Try it: Below this sentence is a listing; return exactly its lines from the one with "基1 变换A_1, 基2 变换A_2" to the one with "表明 同一个线性变换， 不同的基下的矩阵之间的相似的！！！！！", both kept, and nothing more.

Exercise input:
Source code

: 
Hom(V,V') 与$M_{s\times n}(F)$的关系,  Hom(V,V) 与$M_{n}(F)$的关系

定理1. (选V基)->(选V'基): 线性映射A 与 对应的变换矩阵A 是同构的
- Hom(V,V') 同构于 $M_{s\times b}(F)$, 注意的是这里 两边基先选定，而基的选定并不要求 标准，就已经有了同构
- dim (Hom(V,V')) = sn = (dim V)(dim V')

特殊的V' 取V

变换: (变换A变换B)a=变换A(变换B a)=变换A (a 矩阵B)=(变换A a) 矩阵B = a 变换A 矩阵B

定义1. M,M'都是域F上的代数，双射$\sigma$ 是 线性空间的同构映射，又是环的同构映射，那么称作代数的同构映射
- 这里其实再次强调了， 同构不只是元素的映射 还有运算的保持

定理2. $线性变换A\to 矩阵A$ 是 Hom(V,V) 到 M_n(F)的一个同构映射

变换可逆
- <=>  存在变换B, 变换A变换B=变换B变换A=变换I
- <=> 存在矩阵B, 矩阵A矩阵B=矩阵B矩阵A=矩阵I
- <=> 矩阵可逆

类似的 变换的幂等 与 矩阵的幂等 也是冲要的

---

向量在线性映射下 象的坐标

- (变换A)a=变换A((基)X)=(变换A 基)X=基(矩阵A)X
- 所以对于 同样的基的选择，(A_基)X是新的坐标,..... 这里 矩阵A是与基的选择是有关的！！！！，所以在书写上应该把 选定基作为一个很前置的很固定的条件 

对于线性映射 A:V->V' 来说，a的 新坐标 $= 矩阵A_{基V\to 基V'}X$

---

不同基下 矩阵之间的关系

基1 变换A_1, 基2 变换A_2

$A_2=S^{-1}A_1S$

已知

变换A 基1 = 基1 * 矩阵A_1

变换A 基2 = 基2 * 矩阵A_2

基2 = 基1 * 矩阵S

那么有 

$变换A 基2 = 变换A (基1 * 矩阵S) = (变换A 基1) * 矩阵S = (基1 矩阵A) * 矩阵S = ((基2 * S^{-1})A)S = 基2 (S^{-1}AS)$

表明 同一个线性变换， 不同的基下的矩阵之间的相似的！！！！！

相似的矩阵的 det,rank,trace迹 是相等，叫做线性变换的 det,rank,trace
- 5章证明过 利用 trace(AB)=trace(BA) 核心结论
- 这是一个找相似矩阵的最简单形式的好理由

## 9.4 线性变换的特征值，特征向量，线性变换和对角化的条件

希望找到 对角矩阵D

Answer section:
基1 变换A_1, 基2 变换A_2

$A_2=S^{-1}A_1S$

已知

变换A 基1 = 基1 * 矩阵A_1

变换A 基2 = 基2 * 矩阵A_2

基2 = 基1 * 矩阵S

那么有 

$变换A 基2 = 变换A (基1 * 矩阵S) = (变换A 基1) * 矩阵S = (基1 矩阵A) * 矩阵S = ((基2 * S^{-1})A)S = 基2 (S^{-1}AS)$

表明 同一个线性变换， 不同的基下的矩阵之间的相似的！！！！！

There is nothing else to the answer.